Affordable medical care is the focus of this government. The National Pharmaceutical Pricing Authority has added 30 more essential drugs in the price control list taking the total medicines under price control to about 760. A draft national medical device policy aimed at bringing most medical devices within the ambit of price regulation and boosting their local manufacturing has also been prepared. Currently, only a few critical medical devices are under indirect price control and 80 per cent of all devices are imported products. The government has already fixed the ceiling prices of orthopaedic implants used in knee surgeries to prevent unethical profiteering at the cost of patients. In addition, medical devices which are notified as drugs must now carry maximum retail price (MRP) on the packs. There are 22 medical devices notified as drugs under the Drugs and Cosmetics Act, 1940 and the Drugs and Cosmetics Rules, 1945. These include cardiac stents, bone cements and heart valves.

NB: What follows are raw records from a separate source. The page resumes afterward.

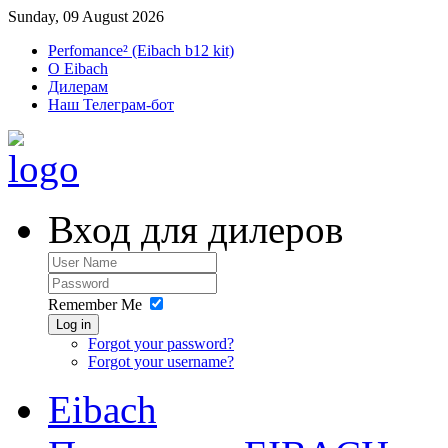
Sunday, 09 August 2026
Perfomance² (Eibach b12 kit)
O Eibach
Дилерам
Наш Телеграм-бот
Вход для дилеров
Remember Me
Log in
Forgot your password?
Forgot your username?
Eibach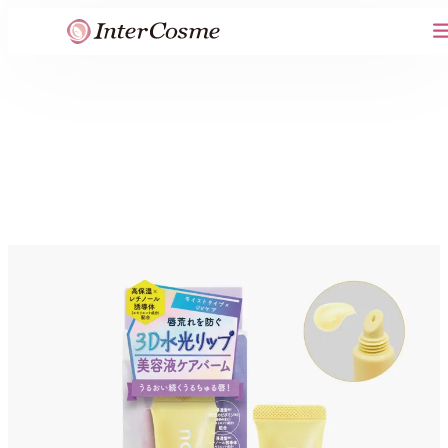
内
容
を
ス
キ
ッ
プ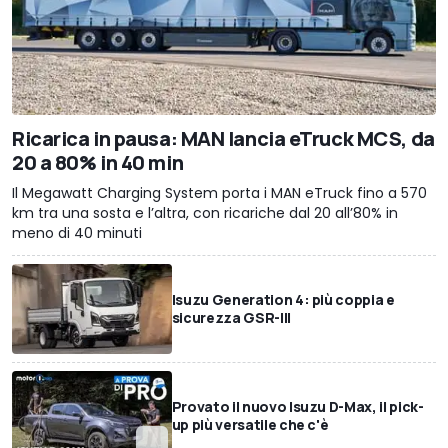
Ricarica in pausa: MAN lancia eTruck MCS, da
20 a 80% in 40 min
Il Megawatt Charging System porta i MAN eTruck fino a 570
km tra una sosta e l’altra, con ricariche dal 20 all’80% in
meno di 40 minuti
Isuzu Generation 4: più coppia e
sicurezza GSR-III
Provato il nuovo Isuzu D-Max, il pick-
up più versatile che c'è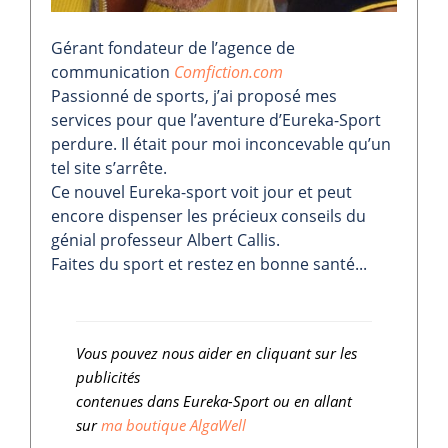
Gérant fondateur de l’agence de
communication
Comfiction.com
Passionné de sports, j’ai proposé mes
services pour que l’aventure d’Eureka-Sport
perdure. Il était pour moi inconcevable qu’un
tel site s’arrête.
Ce nouvel Eureka-sport voit jour et peut
encore dispenser les précieux conseils du
génial professeur Albert Callis.
Faites du sport et restez en bonne santé...
Vous pouvez nous aider en cliquant sur les
publicités
contenues dans Eureka-Sport ou en allant
sur
ma boutique AlgaWell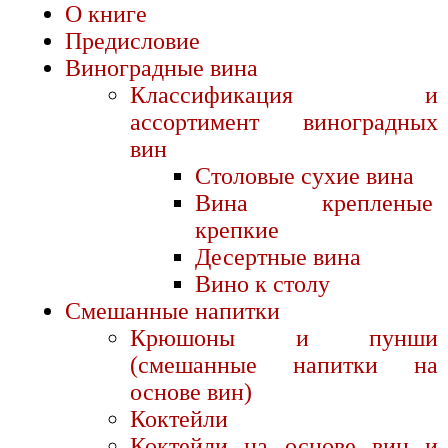
О книге
Предисловие
Виноградные вина
Классификация и
ассортимент виноградных
вин
Столовые сухие вина
Вина крепленые
крепкие
Десертные вина
Вино к столу
Смешанные напитки
Крюшоны и пунши
(смешанные напитки на
основе вин)
Коктейли
Коктейли на основе вин и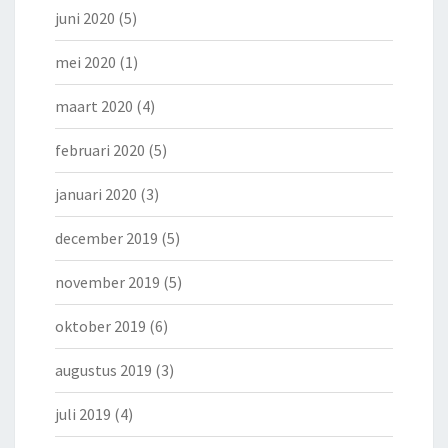
juni 2020
(5)
mei 2020
(1)
maart 2020
(4)
februari 2020
(5)
januari 2020
(3)
december 2019
(5)
november 2019
(5)
oktober 2019
(6)
augustus 2019
(3)
juli 2019
(4)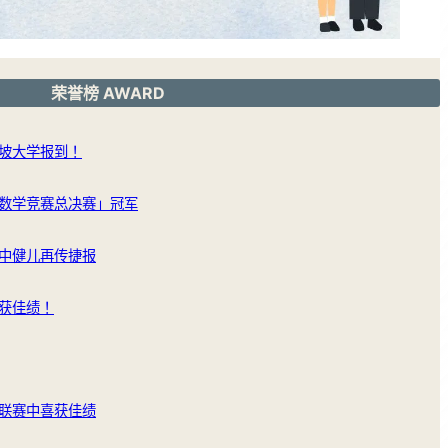
荣誉榜 AWARD
坡大学报到！
数学竞赛总决赛」冠军
中健儿再传捷报
获佳绩！
联赛中喜获佳绩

Government has included several new vaccines in the Universal Immunisation Programme – vaccine against rotavirus, injectable polio vaccine, pentavalent vaccine one shot of which protects against diphtheria, pertussis and tetanus (DPT), hepatitis B and Hib, and anti-pneumonia vaccine which protects against severe forms of pneumococcal disease, such as pneumonia and meningitis. These vaccines were already available in the private sector. By including these in the national program, the government has ensured equitable access. A government program, “Mission Indradhanush” launched on December 25, 2014 is already on to increase full immunisation coverage by approximately five per cent annually from 65 per cent in 2014 to at least 90 per cent children in five years.
To overcome the problem of widely prevalent severe acute malnutrition, the health ministry is working on guidelines and a toolkit to help frontline workers reach out to parents and orient them on their role in ensuring early childhood development. The Ministry of Women & Child Development has also been implementing several schemes to address the issue of malnutrition.